Feed restriction. If you have open obligations and a matching task is available in the feed, the feed is focused on that task until it's settled. If no matching task exists, the feed falls back to normal. This keeps the community balanced without hard-blocking your activity.

You can see which obligation the current feed task would settle directly in the feed interface.

Task Visibility and Karma Balance

Your tasks are ranked in other users' feeds based on your current karma balance. When your karma is low, your tasks appear lower in the feed and receive fewer completions. If your balance drops below your configured threshold, you'll receive a KARMA_LOW notification. You'll be notified again with KARMA_RESTORED when your balance recovers.

Tasks can be in one of three states: hidden (not visible in the feed, either because you haven't published yet or the system unpublished due to health failures), published (visible and active), or deleted (soft-deleted, removed from all views). Unpublishing a task hides it immediately; republishing resets its health counters.

Task Types and Verification

  • GitHub Star — target format owner/repo. Verified against the tester's linked GitHub account.
  • GitHub Fork — target format owner/repo. Verified against the tester's linked GitHub account.
  • Webhook — target is a full URL. Pro-only. Verified by your endpoint's JSON response (see below).

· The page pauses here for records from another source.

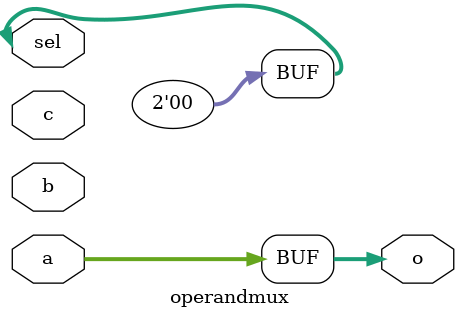
<source format=v>
module operandmux(
    input [31:0]a,b,c,
    input [1:0]sel,
    output [31:0]o
);
    always@(*)
    begin
        sel = 2'b00;
        case (sel)
            0 : o = a;
            1 : o = b;
            2 : o = c;
        endcase
    end    
endmodule
</source>
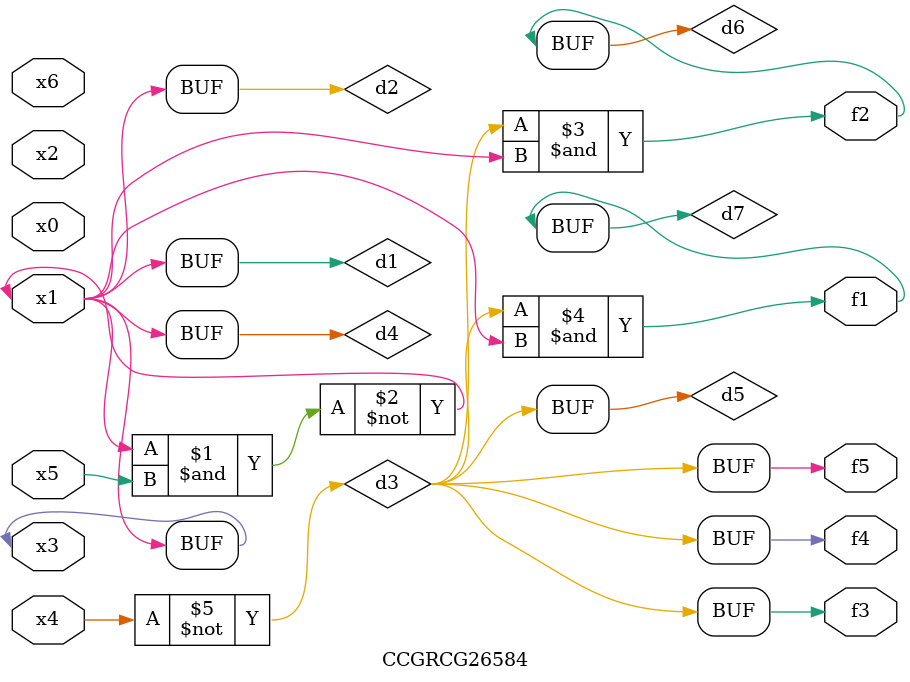
<source format=v>
module CCGRCG26584(
	input x0, x1, x2, x3, x4, x5, x6,
	output f1, f2, f3, f4, f5
);

	wire d1, d2, d3, d4, d5, d6, d7;

	buf (d1, x1, x3);
	nand (d2, x1, x5);
	not (d3, x4);
	buf (d4, d1, d2);
	buf (d5, d3);
	and (d6, d3, d4);
	and (d7, d3, d4);
	assign f1 = d7;
	assign f2 = d6;
	assign f3 = d5;
	assign f4 = d5;
	assign f5 = d5;
endmodule

</source>
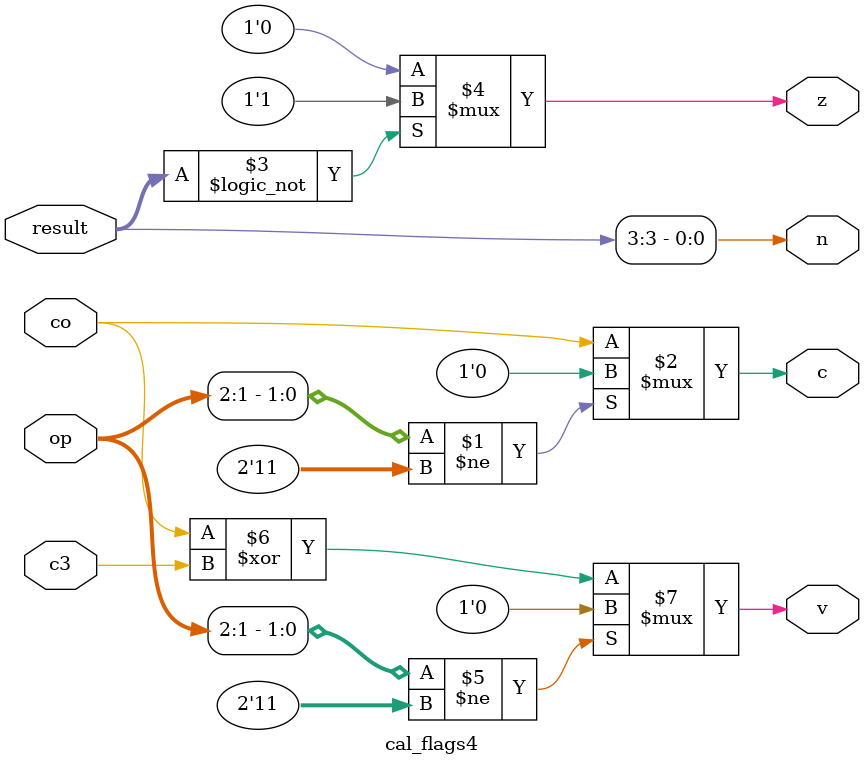
<source format=v>
module cal_flags4(op, result, co, c3, c, n, z, v); // flag calculator design
	input [2:0] op; //opcode
	input [3:0] result;
	input co, c3;
	output c, n, z, v; //flag
	assign c = (op[2:1] != 2'b11) ? 1'b0 : co; //carryout when opcode 11?, co is c
	assign n = result[3]; //MSB
	assign z = (result == 4'b0) ? 1'b1 : 1'b0; //zero
	assign v = (op[2:1] != 2'b11) ? 1'b0 : co ^ c3; // top 2bits xor calculate
endmodule 
</source>
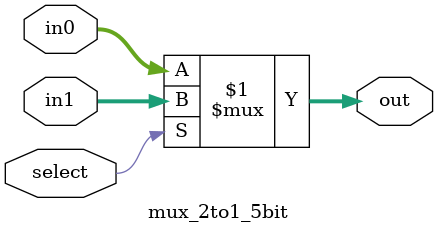
<source format=v>
module mux_2to1_5bit
(
    input select,
    input [4:0]in0,
    input [4:0]in1,

    output [4:0]out

);

  assign out = (select) ? in1: in0;
  
endmodule
</source>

For GitHub tasks, the repo is selected from a dropdown of discovered repositories. Use Reload repos if a recently created repo isn't showing up yet.

Webhook Contract

When a webhook task is checked, KarmaRace sends a POST request to your endpoint:

POST {your_webhook_url}
Content-Type: application/json
Authorization: Bearer {task.webhook_secret}

{
  "task_slug": "your-task-slug",
  "google_email": "tester@gmail.com"
}

google_email is the Google-verified address the tester selected — the email they registered with on your platform. The tester picks from their verified emails in Accounts before submitting the check. The Authorization header confirms the request came from KarmaRace.

Your endpoint must respond with:

{ "verified": true }

If verification fails, the tester sees a generic error. You receive detailed diagnostics in Notifications.

Task Health

GitHub tasks are health-checked periodically. If the repo becomes private or is deleted, the failure streak increments. After two consecutive failures the task is auto-unpublished and you're notified.

Webhook tasks are health-checked based on all recorded verification attempts. When the failure ratio exceeds 50% after at least 5 checks, the task is auto-unpublished and you're notified. Republishing resets the health counters, so fixing your endpoint and republishing is all it takes to recover.

Notification Events

Notification events are always available in-app. Pro users can additionally enable webhook and Discord delivery per event.

  • TASK_CONFIRMED{"task_id": number, "delta": number}
  • TASK_HEALTH_FAILED{"task_id": number, "task_type": string, "target_id": string}
  • WEBHOOK_CHECK{"task_id": number, "phase": string, "status": string, ...}
  • KARMA_LOW / KARMA_RESTORED{"delta": number, "balance": number, "threshold": number}
  • APPRECIATION{"message": string}

Linked Accounts

Go to Accounts to connect GitHub and Discord. OAuth tokens are used for verification. If checks start failing due to a token issue, disconnect and reconnect the provider. On Discord link, KarmaRace joins your account to the configured guild, assigns your role, and syncs your nickname to your app username.

Why Did My Publish Fail?

  • Webhook tasks require a Pro account.
  • GitHub repository is private or has been deleted.
  • Webhook URL is not a valid http:// or https:// address.

Pro Plan

Pro removes ads, unlocks Webhook tasks, and enables webhook and Discord notification delivery controls. See the billing page for details.